§ EXTRACTED ENTRIES

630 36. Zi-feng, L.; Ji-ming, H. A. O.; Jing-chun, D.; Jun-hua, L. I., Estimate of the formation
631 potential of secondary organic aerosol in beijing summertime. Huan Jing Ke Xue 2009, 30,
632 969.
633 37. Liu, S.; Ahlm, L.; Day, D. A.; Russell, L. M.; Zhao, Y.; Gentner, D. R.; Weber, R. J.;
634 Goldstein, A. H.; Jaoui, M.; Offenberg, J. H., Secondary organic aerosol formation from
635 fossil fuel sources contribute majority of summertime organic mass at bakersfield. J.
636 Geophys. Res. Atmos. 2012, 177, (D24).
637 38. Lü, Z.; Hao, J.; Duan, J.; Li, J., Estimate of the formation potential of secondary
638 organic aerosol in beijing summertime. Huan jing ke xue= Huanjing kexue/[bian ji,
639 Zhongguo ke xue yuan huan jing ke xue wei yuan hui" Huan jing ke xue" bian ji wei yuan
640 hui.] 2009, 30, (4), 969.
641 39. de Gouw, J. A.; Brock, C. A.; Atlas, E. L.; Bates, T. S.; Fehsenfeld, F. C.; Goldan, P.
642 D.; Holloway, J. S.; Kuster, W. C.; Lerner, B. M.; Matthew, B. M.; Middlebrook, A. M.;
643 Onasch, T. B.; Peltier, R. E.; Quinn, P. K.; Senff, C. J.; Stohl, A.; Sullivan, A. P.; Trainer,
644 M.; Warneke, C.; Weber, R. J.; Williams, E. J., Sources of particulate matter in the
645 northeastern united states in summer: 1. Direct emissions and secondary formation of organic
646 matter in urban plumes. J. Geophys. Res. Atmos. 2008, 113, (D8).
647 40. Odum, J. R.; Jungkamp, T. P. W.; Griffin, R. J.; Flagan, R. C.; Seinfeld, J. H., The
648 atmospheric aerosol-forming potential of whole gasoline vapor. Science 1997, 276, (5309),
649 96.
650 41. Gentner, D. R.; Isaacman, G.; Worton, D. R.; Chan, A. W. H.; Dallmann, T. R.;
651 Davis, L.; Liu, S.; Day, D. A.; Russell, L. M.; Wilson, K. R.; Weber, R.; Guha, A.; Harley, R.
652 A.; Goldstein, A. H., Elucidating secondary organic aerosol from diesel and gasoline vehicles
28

§ WORK REQUIRED
What is needed is a word-for-word copy of all the records above.

§ RESPONSE TO THE TASK
630 36. Zi-feng, L.; Ji-ming, H. A. O.; Jing-chun, D.; Jun-hua, L. I., Estimate of the formation
631 potential of secondary organic aerosol in beijing summertime. Huan Jing Ke Xue 2009, 30,
632 969.
633 37. Liu, S.; Ahlm, L.; Day, D. A.; Russell, L. M.; Zhao, Y.; Gentner, D. R.; Weber, R. J.;
634 Goldstein, A. H.; Jaoui, M.; Offenberg, J. H., Secondary organic aerosol formation from
635 fossil fuel sources contribute majority of summertime organic mass at bakersfield. J.
636 Geophys. Res. Atmos. 2012, 177, (D24).
637 38. Lü, Z.; Hao, J.; Duan, J.; Li, J., Estimate of the formation potential of secondary
638 organic aerosol in beijing summertime. Huan jing ke xue= Huanjing kexue/[bian ji,
639 Zhongguo ke xue yuan huan jing ke xue wei yuan hui" Huan jing ke xue" bian ji wei yuan
640 hui.] 2009, 30, (4), 969.
641 39. de Gouw, J. A.; Brock, C. A.; Atlas, E. L.; Bates, T. S.; Fehsenfeld, F. C.; Goldan, P.
642 D.; Holloway, J. S.; Kuster, W. C.; Lerner, B. M.; Matthew, B. M.; Middlebrook, A. M.;
643 Onasch, T. B.; Peltier, R. E.; Quinn, P. K.; Senff, C. J.; Stohl, A.; Sullivan, A. P.; Trainer,
644 M.; Warneke, C.; Weber, R. J.; Williams, E. J., Sources of particulate matter in the
645 northeastern united states in summer: 1. Direct emissions and secondary formation of organic
646 matter in urban plumes. J. Geophys. Res. Atmos. 2008, 113, (D8).
647 40. Odum, J. R.; Jungkamp, T. P. W.; Griffin, R. J.; Flagan, R. C.; Seinfeld, J. H., The
648 atmospheric aerosol-forming potential of whole gasoline vapor. Science 1997, 276, (5309),
649 96.
650 41. Gentner, D. R.; Isaacman, G.; Worton, D. R.; Chan, A. W. H.; Dallmann, T. R.;
651 Davis, L.; Liu, S.; Day, D. A.; Russell, L. M.; Wilson, K. R.; Weber, R.; Guha, A.; Harley, R.
652 A.; Goldstein, A. H., Elucidating secondary organic aerosol from diesel and gasoline vehicles
28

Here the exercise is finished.